▸ Questions to answer:
1. List every build tool named in the post below about Frege.
2. Write the next part of the post below about Frege, starting after its last sentence.

Frege, a JVM Haskell

by Taylor Fausak on

Recently I have been working with Clojure. That got me interested in other JVM languages. Since I love Haskell, naturally I looked at Frege. It is known as a Haskell for the JVM. By and large I enjoyed it, and wanted to share my thoughts.

High level thoughts

My first question was how to pronounce the name. It is named after Gottlob Frege, so you pronounce it “free-guh”, like his name.

With that settled, my next question was which build tool to use. The JVM has a lot to choose from. I went with Leiningen (“line-ing-in”) because I used it with Clojure. Frege also works with Maven and Gradle.

That was enough to get going, so I made an example project called fregexample. It does not do much, but it builds and has tests and all that. So it makes for a good starting point.

To really cut my teeth on Frege, I decided to port hs2048 from Haskell to it. It was mostly painless. I spent less than an hour creating fr2048. Only a few things had to change, and the compiler pointed out all the problems.

▸ Provided material:

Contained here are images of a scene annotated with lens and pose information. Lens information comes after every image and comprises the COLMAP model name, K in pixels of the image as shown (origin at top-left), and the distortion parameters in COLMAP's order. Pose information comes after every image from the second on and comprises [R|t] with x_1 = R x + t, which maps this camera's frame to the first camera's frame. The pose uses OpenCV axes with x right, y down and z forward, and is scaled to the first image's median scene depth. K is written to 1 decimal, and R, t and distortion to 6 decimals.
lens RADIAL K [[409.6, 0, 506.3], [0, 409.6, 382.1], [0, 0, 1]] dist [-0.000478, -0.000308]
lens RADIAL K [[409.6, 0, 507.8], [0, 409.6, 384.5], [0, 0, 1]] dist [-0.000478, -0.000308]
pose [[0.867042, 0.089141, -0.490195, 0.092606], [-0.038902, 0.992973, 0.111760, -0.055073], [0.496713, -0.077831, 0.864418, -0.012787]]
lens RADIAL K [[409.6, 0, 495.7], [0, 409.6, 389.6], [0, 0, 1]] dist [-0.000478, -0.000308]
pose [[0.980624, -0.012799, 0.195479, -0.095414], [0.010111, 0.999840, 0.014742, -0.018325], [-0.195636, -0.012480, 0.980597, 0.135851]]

▸ Answers to this exercise:
1. Leiningen, Maven, Gradle

2.
After that I took a look at how Frege interoperates with Java. That is one of the main benefits of using the JVM, after all. I ended up with this Gist, which wraps Java’s HashSet. The interop is about as good as it can be, but it highlights the mutability of Java.

All that leads me to think that Frege is an interesting and well-executed idea that ends up being less useful than you might think. Wrapping mutable Java stuff in Frege means that everything will end up in an ST monad, which is almost always IO. That means that using Java’s HashSet will force anything that uses that to be in the IO monad itself. So there goes purity and referential transparency, which are some of the best parts of Haskell in the first place.

That being said, Frege is a perfectly fine Haskell for the JVM. Some things are better and some are worse. They maintain a wiki page about differences, but I want to highlight some of them here.

Low level differences

Records are so, so much better. In Haskell, you have to use lenses to keep your sanity with records. In Frege, the language has a reasonable way of dealing with them. Every data type defines a namespace, so you can have fields on different types with the same name. Plus reading, writing, and updating fields is easy.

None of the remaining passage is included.